FSelectorExhaustiveSearch: Feature Selection via Exhaustive Search

Description

FSelectorExhaustiveSearch class that implements an Exhaustive Search.

In order to support general termination criteria and parallelization, feature sets are evaluated in batches. The size of the feature sets is increased by 1 in each batch.

Arguments

Dictionary

This FSelector can be instantiated via the dictionary mlr_fselectors or with the associated sugar function fs():

mlr_fselectors$get("exhaustive_search")
fs("exhaustive_search")

Parameters

max_features

integer(1) Maximum number of features. By default, number of features in mlr3::Task.

Super class

mlr3fselect::FSelector -> FSelectorExhaustiveSearch

Methods

Public methods

Method new()

Creates a new instance of this R6 class.

Usage

FSelectorExhaustiveSearch$new()

Method clone()

The objects of this class are cloneable with this method.

Usage

FSelectorExhaustiveSearch$clone(deep = FALSE)

Arguments

deep

Whether to make a deep clone.

[EXCERPTED DATA]

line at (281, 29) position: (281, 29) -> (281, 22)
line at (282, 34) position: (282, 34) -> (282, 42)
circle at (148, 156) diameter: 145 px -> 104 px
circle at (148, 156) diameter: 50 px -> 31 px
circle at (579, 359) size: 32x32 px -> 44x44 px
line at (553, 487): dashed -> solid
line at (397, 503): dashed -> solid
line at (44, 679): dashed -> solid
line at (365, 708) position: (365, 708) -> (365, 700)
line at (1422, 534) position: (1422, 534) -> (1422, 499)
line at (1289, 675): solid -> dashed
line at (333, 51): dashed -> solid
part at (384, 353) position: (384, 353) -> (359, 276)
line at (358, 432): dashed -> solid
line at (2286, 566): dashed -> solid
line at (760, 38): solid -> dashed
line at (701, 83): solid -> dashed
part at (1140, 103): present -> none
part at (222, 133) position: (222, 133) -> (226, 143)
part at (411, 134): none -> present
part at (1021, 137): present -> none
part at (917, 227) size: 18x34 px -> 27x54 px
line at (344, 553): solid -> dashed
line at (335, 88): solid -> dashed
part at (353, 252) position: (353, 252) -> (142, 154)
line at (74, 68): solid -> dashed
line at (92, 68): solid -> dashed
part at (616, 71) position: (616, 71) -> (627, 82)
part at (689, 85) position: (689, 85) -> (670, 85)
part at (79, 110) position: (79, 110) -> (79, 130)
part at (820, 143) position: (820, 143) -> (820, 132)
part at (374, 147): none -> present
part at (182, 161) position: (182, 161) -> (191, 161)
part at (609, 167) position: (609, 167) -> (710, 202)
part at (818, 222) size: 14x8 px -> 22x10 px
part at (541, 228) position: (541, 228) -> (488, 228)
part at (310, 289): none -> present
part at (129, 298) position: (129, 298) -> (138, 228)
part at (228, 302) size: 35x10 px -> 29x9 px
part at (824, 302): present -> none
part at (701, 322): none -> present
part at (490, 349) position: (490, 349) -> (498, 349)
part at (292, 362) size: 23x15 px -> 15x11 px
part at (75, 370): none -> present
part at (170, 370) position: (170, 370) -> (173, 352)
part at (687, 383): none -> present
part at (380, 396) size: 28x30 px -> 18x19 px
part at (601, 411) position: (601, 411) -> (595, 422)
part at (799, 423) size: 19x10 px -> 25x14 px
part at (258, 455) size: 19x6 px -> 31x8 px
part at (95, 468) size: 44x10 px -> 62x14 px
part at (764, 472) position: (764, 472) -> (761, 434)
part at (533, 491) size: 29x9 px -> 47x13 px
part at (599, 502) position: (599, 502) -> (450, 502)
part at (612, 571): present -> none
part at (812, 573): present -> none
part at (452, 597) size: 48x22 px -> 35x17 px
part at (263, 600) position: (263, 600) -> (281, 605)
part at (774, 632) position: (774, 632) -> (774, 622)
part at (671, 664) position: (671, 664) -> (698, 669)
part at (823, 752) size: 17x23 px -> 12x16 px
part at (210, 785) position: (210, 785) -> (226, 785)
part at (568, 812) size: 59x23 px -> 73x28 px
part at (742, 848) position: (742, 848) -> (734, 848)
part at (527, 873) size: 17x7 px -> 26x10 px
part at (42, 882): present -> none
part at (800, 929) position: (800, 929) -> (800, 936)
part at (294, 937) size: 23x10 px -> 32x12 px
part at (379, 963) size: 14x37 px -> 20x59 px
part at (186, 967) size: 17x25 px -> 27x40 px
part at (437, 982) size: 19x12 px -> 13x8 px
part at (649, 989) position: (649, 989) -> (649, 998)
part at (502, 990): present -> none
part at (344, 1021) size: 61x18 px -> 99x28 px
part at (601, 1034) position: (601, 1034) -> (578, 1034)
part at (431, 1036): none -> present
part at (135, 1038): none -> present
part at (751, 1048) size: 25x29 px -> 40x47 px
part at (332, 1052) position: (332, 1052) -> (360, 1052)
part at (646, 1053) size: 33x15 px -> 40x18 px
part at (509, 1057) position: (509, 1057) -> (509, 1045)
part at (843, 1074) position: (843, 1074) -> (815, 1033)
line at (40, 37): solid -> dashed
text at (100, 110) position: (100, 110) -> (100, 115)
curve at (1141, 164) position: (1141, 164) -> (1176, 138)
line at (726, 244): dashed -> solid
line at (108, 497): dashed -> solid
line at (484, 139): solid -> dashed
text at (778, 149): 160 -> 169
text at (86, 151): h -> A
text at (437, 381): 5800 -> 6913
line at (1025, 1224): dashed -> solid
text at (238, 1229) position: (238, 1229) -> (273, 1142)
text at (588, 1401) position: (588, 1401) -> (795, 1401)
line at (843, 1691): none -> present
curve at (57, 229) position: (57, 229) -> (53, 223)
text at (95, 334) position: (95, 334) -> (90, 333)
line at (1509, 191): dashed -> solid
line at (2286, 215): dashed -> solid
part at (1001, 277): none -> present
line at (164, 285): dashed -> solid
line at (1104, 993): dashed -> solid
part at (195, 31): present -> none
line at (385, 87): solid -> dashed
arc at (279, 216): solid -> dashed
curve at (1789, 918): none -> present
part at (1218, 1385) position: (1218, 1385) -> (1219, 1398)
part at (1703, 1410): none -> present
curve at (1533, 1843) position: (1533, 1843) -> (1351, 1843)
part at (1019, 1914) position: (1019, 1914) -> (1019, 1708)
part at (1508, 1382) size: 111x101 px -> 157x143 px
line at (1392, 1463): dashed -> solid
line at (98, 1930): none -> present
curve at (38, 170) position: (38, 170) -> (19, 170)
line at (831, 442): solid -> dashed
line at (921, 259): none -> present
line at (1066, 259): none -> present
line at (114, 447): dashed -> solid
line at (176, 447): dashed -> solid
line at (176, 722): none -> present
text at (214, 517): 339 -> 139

[THINGS TO DO]
**a.** According to the exhaustive search documentation, by how much does the size of the feature sets increase in each batch?
**b.** Translate this sentence from the exhaustive search documentation into Spanish: "In order to support general termination criteria and parallelization, feature sets are evaluated in batches."
**c.** Reproduce everything in the exhaustive search documentation from "This FSelector can" down to "features in mlr3::Task.".
Base your answers on the exhaustive search documentation alone, not on the items.

[TASK RESPONSES]
**a.** By 1.

**b.** Para admitir criterios generales de terminación y la paralelización, los conjuntos de características se evalúan por lotes.

**c.**
This FSelector can be instantiated via the dictionary mlr_fselectors or with the associated sugar function fs():

mlr_fselectors$get("exhaustive_search")
fs("exhaustive_search")

Parameters

max_features

integer(1) Maximum number of features. By default, number of features in mlr3::Task.